Currently no study to assess the repeated dose inhalation toxicity potential of Disperse Yellow 042 is available. However, the vapour pressure for the substance can be considered low owing to the high melting point (>308 °C). Hence the substance is considered to have low volatility. Based on column 2, ‘Specific rules for adaptation from column 1’ of the table given in REACH Annex VII, the study on repeated dose inhalation toxicity only needs to be conducted if exposure via inhalation is to be expected, based on vapour pressure and/or the likelihood of an exposure to aerosols, particles or droplets. Referring to the expected low volatility of the substance, the fact that the substance is imported into the EU in a formulated form as a dust-free powder or as a granulate, the exposure via inhalation is considered to be unlikely.
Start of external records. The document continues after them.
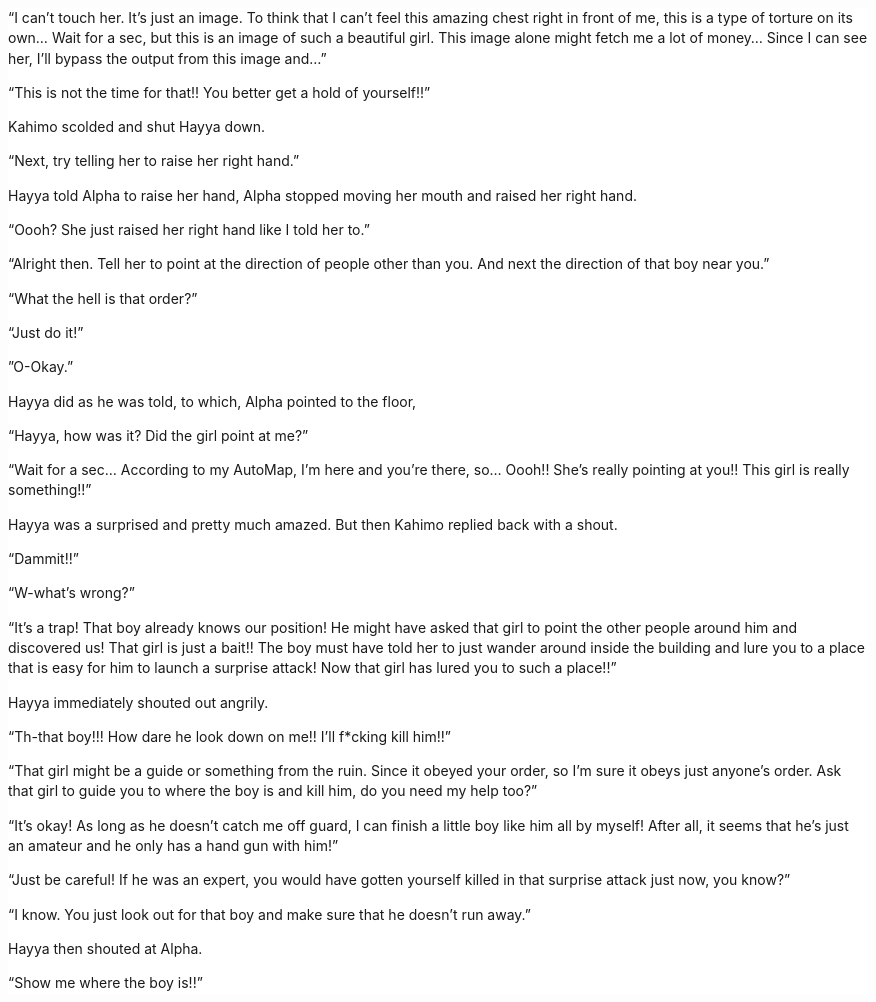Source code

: “I can’t touch her. It’s just an image. To think that I can’t feel this amazing chest right in front of me, this is a type of torture on its own… Wait for a sec, but this is an image of such a beautiful girl. This image alone might fetch me a lot of money… Since I can see her, I’ll bypass the output from this image and…”

“This is not the time for that!! You better get a hold of yourself!!”

Kahimo scolded and shut Hayya down.

“Next, try telling her to raise her right hand.”

Hayya told Alpha to raise her hand, Alpha stopped moving her mouth and raised her right hand.

“Oooh? She just raised her right hand like I told her to.”

“Alright then. Tell her to point at the direction of people other than you. And next the direction  of that boy near you.”

“What the hell is that order?”

“Just do it!”

”O-Okay.”

Hayya did as he was told, to which, Alpha pointed to the floor,

“Hayya, how was it? Did the girl point at me?”

“Wait for a sec… According to my AutoMap, I’m here and you’re there, so… Oooh!! She’s really pointing at you!! This girl is really something!!”

Hayya was a surprised and pretty much amazed. But then Kahimo replied back with a shout.

“Dammit!!”

“W-what’s wrong?”

“It’s a trap! That boy already knows our position! He might have asked that girl to point the other people around him and discovered us! That girl is just a bait!! The boy must have told her to just wander around inside the building and lure you to a place that is easy for him to launch a surprise attack! Now that girl has lured you to such a place!!”

Hayya immediately shouted out angrily.

“Th-that boy!!! How dare he look down on me!! I’ll f*cking kill him!!”

“That girl might be a guide or something from the ruin. Since it obeyed your order, so I’m sure it obeys just anyone’s order. Ask that girl to guide you to where the boy is and kill him, do you need my help too?”

“It’s okay! As long as he doesn’t catch me off guard, I can finish a little boy like him all by myself! After all, it seems that he’s just an amateur and he only has a hand gun with him!”

“Just be careful! If he was an expert, you would have gotten yourself killed in that surprise attack just now, you know?”

“I know. You just look out for that boy and make sure that he doesn’t run away.”

Hayya then shouted at Alpha.

“Show me where the boy is!!”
Furthermore, no systemic toxicity was observed when Disperse Yellow 042 was administered up to 1000 mg/kg bw/day in a combined repeated dose toxicity study with reproductive/developmental toxicity screening. Experience with similar chemical substances has demonstrated that it is very unlikely that toxicity related to the intrinsic properties of the chemical only show up upon inhalation exposure and not after systemic application. Hence, considering all the above arguments, it is considered that Disperse Yellow 042 has a low toxicity potential via inhalation route and thus the study on repeated inhalation toxicity study is considered scientifically not necessary.

Dermal:

Currently no study to assess the repeated dose dermal toxicity of Disperse Yellow 42 is available. However, the molecular weight of the chemical is 369.4 g/mol, indicating it being large for dermal absorption. Hence, the dermal uptake for the chemical is expected to be limited. No systemic toxicity was observed when Disperse Yellow 042 was administered up to 1000 mg/kg bw/day via gavage in a combined repeated dose toxicity study with reproductive/developmental toxicity screening. Similarly, absence of systemic toxicity in skin irritation as well as sensitization studies, further supports the conclusion that low toxicity is expected for the chemical via the dermal route. Further experience with similar chemical substances has demonstrated that it is very unlikely that toxicity related to the intrinsic properties of the chemical only show up upon dermal exposure and not after systemic application. Taking above arguments into account, low toxicity potential is expected on repeated exposure via dermal route and safety for human health can be estimated using the principles of route to route extrapolation. Hence, the conduct of repeated dose toxicity study via dermal route for Disperse Yellow 042 is considered to be scientifically not necessary.

Justification for classification or non-classification

Disperse Yellow 042 did not lead to toxicologically adverse effects in a combined repeated dose toxicity study with reproductive/developmental screening, hence it does not warrant classification for Specific Target Organ Toxicity as per the Regulation (EC) No. 1272/2008.